__Исходный текст__:
____________

Основными задачами описания метафорической модели являются, по мнению А. П. Чудинова, выделение «сферы-источника» («области источника») и «сферы-магнита», «сферы-мишени» («области цели»), их лингвокогнитивная характеристика, анализ системы фреймов и слотов исследуемой модели как «когнитивного динамического сценария, отражающего представления о типичной последовательности развёртывания модели» [Чудинов 2007: 132]. Чрезвычайно важной для нашего исследования является и справедливая мысль о том, что система метафорических моделей – это «важная часть национальной языковой картины мира, национальной ментальности, она тесно связана с историей соответствующего народа и современной социально-политической ситуацией» [Чудинов 2007: 131].
Добавим, что именно описанная методика будет использована в данной диссертационной работе для лингвокогнитивного анализа доминантных концептуальных метафорических моделей русского спортивного дискурса.
4.3.2. Метафора, по меткому и точному определению Дж. Лакоффа и М. Джонсона, «объединяет разум и воображение», она суть «воображаемая рациональность» (выделено мной. – Е. М.) [Лакофф, Джонсон 2004:215].
Заметим еще раз, что научный «пафос» теоретиков концептуальной метафоры базируется на основополагающем представлении о метафоричности понятийной системы человека, а следовательно, и о том, что понимание на основе метафор есть образная форма рациональности.
Однако цитируемые авторы, разумеется, не отрицают сосуществования метафорических способов познания, освоения и понимания действительности с метонимическими, рациональными, неметафорическими по своей сути, основанными на логических методах обнаружения связи между концептами, между означаемым и означающим концептуальной модели [27] .
И в этом смысле нам близка позиция Р. Якобсона [Якобсон 1990], Ю. М. Лотмана [Лотман 1996], П. Рикёра [Рикёр 1995], А. Е. Серикова [Сериков 2007], Д. Г. Трунова [Трунов 2005] и других исследователей, которые говорят об универсальности «полюсов» метафоры и метонимии как механизмов познания действительности, развития речевого события [28] , о противоположности метафорических (основанных на ассоциации по сходству) и метонимических (основанных на смежности явлений действительности, на взаимной связи или родстве понятий) процессов [29] .
27
В этом смысле показательны рассуждения Дж. Лакоффа и М. Джонсона о категории Истины и о субъективистском и объективистском подходе к концептуальной метафоре в философии и в лингвистике [Лакофф, Джонсон 2004: 187–229].

____________

__Набор записей__:

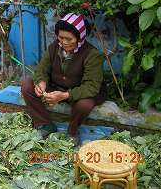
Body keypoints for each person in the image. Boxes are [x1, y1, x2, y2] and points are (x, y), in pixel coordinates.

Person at [21, 13, 105, 146]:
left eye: (69, 39)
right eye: (61, 38)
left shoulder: (92, 55)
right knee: (27, 84)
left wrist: (65, 95)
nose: (64, 42)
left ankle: (72, 131)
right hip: (57, 86)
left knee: (85, 105)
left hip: (78, 92)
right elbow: (42, 69)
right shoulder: (54, 47)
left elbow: (91, 86)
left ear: (80, 37)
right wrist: (41, 82)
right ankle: (44, 124)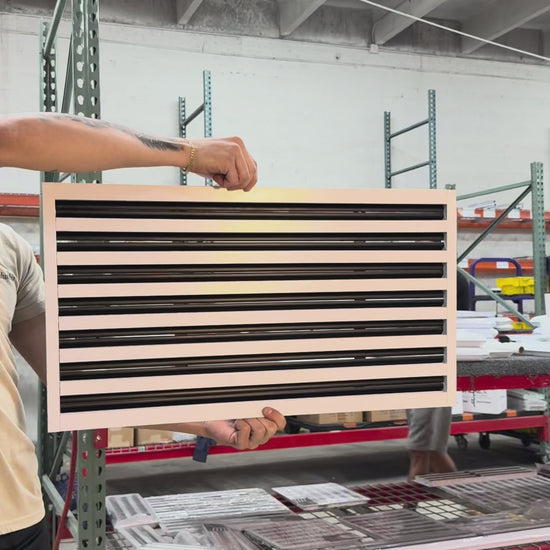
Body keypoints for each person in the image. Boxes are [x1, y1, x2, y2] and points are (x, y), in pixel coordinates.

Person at [0, 113, 286, 550]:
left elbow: (76, 378)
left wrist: (207, 421)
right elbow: (14, 137)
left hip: (18, 517)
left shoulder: (9, 250)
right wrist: (188, 153)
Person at [406, 270, 470, 482]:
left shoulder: (453, 278)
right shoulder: (415, 276)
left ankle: (415, 500)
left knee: (423, 450)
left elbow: (458, 325)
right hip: (416, 370)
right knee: (427, 451)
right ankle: (456, 495)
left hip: (434, 373)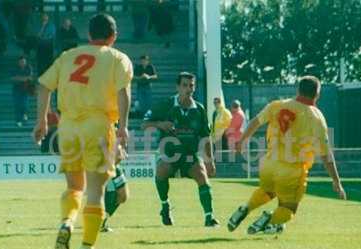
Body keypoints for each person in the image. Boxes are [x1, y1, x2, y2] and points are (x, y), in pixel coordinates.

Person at [33, 13, 133, 249]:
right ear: (113, 36)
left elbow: (44, 86)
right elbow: (123, 94)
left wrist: (42, 120)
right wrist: (123, 127)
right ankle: (87, 248)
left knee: (74, 187)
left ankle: (67, 222)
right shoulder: (118, 58)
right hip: (98, 126)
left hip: (67, 127)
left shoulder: (68, 56)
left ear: (88, 35)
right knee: (96, 191)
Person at [227, 76, 346, 235]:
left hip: (269, 163)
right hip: (292, 169)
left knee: (267, 191)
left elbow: (255, 121)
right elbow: (326, 154)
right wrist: (336, 181)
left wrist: (242, 141)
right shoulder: (317, 118)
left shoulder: (278, 105)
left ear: (298, 89)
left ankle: (245, 208)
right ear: (317, 95)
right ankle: (269, 219)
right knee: (290, 207)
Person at [142, 72, 219, 227]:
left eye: (191, 85)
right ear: (177, 87)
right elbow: (144, 124)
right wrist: (160, 124)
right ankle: (165, 206)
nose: (188, 89)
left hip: (190, 156)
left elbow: (205, 137)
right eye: (185, 85)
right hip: (169, 154)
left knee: (203, 177)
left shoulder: (200, 109)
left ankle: (209, 217)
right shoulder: (166, 105)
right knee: (161, 170)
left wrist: (210, 161)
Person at [101, 145, 129, 232]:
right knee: (109, 195)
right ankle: (99, 223)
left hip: (115, 167)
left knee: (123, 196)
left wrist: (121, 150)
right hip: (105, 166)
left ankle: (102, 221)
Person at [12, 56, 33, 127]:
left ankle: (24, 117)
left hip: (25, 89)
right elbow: (13, 78)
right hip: (16, 89)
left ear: (26, 62)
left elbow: (30, 78)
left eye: (23, 62)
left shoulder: (28, 68)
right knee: (17, 105)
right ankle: (18, 121)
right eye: (21, 62)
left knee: (25, 104)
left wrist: (19, 78)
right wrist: (24, 79)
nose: (22, 63)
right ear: (18, 62)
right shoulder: (15, 69)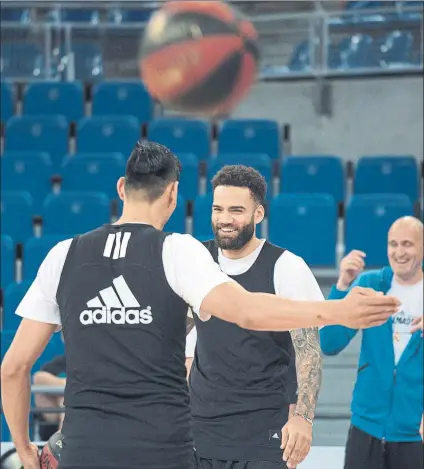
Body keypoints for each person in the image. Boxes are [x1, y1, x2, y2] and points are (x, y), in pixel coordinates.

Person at [1, 142, 399, 469]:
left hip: (86, 448)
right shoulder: (177, 251)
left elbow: (14, 368)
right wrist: (338, 310)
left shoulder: (62, 255)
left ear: (122, 188)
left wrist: (23, 447)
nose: (224, 218)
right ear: (174, 194)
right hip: (163, 449)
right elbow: (246, 310)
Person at [185, 165, 323, 469]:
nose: (224, 220)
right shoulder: (196, 261)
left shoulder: (287, 267)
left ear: (258, 214)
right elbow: (174, 336)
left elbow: (309, 352)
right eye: (218, 209)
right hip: (200, 430)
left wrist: (303, 417)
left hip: (264, 432)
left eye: (236, 210)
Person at [319, 216, 423, 469]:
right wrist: (343, 285)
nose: (399, 252)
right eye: (393, 244)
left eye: (407, 244)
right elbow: (330, 343)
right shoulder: (370, 285)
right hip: (366, 427)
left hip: (414, 433)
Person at [33, 353, 66, 441]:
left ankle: (62, 441)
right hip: (51, 420)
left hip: (85, 417)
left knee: (65, 398)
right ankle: (61, 441)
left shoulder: (93, 364)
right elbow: (37, 378)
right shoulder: (57, 364)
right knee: (64, 397)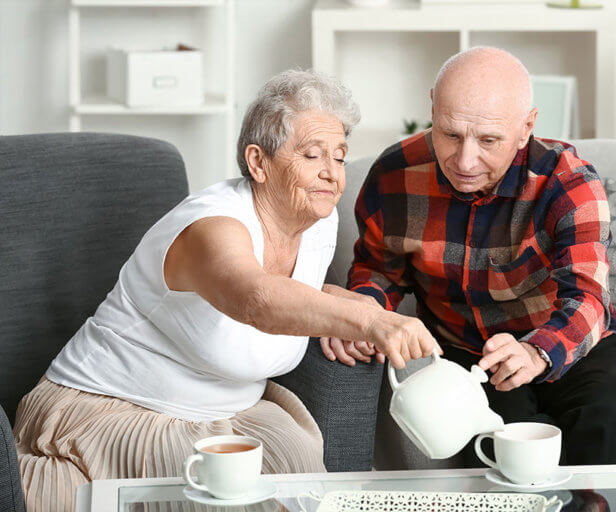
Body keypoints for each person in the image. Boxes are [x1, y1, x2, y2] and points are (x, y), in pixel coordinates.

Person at [13, 69, 439, 512]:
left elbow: (304, 290)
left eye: (339, 156)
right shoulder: (211, 226)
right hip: (111, 408)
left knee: (302, 487)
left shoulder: (317, 220)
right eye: (313, 155)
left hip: (228, 416)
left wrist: (358, 313)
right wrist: (372, 320)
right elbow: (255, 297)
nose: (331, 173)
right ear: (258, 162)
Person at [321, 47, 616, 466]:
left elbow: (587, 299)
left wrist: (536, 353)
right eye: (451, 134)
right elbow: (379, 272)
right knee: (503, 447)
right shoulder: (394, 175)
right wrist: (359, 315)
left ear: (527, 127)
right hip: (465, 352)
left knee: (614, 419)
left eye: (489, 140)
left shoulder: (568, 182)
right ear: (433, 108)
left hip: (569, 344)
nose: (464, 160)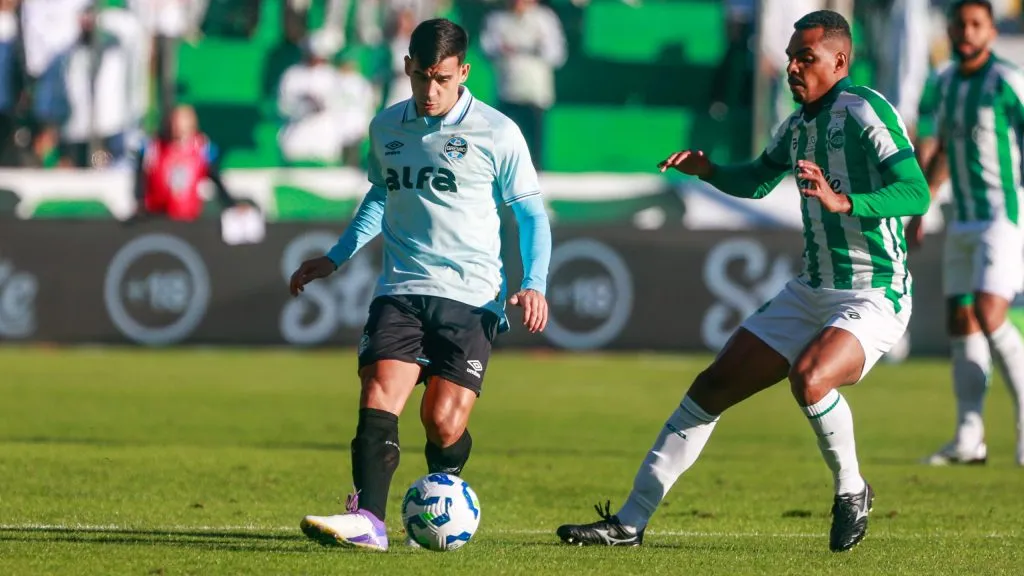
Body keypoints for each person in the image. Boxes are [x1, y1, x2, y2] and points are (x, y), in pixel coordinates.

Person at [556, 10, 929, 553]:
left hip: (875, 291)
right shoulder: (799, 125)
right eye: (790, 59)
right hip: (811, 289)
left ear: (840, 61)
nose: (793, 68)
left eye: (807, 58)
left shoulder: (865, 110)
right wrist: (709, 171)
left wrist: (845, 200)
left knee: (811, 378)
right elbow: (757, 180)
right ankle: (630, 523)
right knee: (712, 388)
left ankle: (853, 489)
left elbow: (915, 191)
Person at [289, 18, 552, 551]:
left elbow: (531, 216)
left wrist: (535, 282)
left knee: (442, 424)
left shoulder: (498, 132)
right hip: (402, 287)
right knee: (379, 393)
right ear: (406, 67)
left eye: (443, 79)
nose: (430, 91)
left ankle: (447, 491)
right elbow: (381, 196)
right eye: (421, 77)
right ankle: (369, 519)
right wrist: (336, 257)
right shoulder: (387, 127)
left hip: (472, 296)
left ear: (463, 73)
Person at [908, 0, 1024, 467]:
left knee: (989, 309)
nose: (967, 33)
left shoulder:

____________

__Задания__:
• A. Назовите всех исследователей, которых автор текста о метафоре прямо называет и чья позиция ему близка.
• B. Продолжите текст о метафоре после его последнего предложения.
Записи к тексту о метафоре отношения не имеют.

__Ответы__:
• A. Р. Якобсон, Ю. М. Лотман, П. Рикёр, А. Е. Сериков, Д. Г. Трунов.

• B.
28
«Метафора и метонимия являются основой смыслообразования в любой семиотической системе» [Якобсон 1999: 129].
29
Очень ценным для нас является следующее замечание А. Е. Серикова: «Переходя от рассмотрения речевых актов к человеческим действиям вообще, можно предположить, что и здесь работают механизмы переноса значений. Действие – это знак его смысла, извлекаемого из множества образцов на основе того, что можно назвать практической метафорой и практической метонимией. Если такой практический перенос значений имеет место, то соответствующие языковые процессы – это его проявления в речевых актах. В той же мере, в какой речевые акты являются разновидностью действий вообще» (выделено автором. – Е. М.) [Сериков 2007: 133].
Таким образом, «в основе любых тропов как риторических фигур лежит взаимодействие метафорического и метонимического механизмов восприятия мира и генерации текстов» (выделено автором. – Е. М.) [Сериков 2007: 134].
Более того, можно утверждать, вслед за П. Рикёром и Р. Якобсоном, что «существует возможность придать полярному отношению между метафорой и метонимией более общий функциональный смысл, свидетельствующий о полярности метафорического и метонимического процессов мышления [Рикёр 1995: 109] и что «конкуренция между двумя механизмами поведения – метафорическим и метонимическим – проявляется в любом символическом процессе, как внутриличностном, так и социальном» [Якобсон 1990: 129].
Кстати заметим, что традиция разноаспектного изучения метафоры и метафорических механизмов познания действительности в риторике, стилистике, лексикологии, лингвистической поэтике, наконец, в когнитивной лингвистике неизмеримо богаче, чем традиция изучения метонимии [30] .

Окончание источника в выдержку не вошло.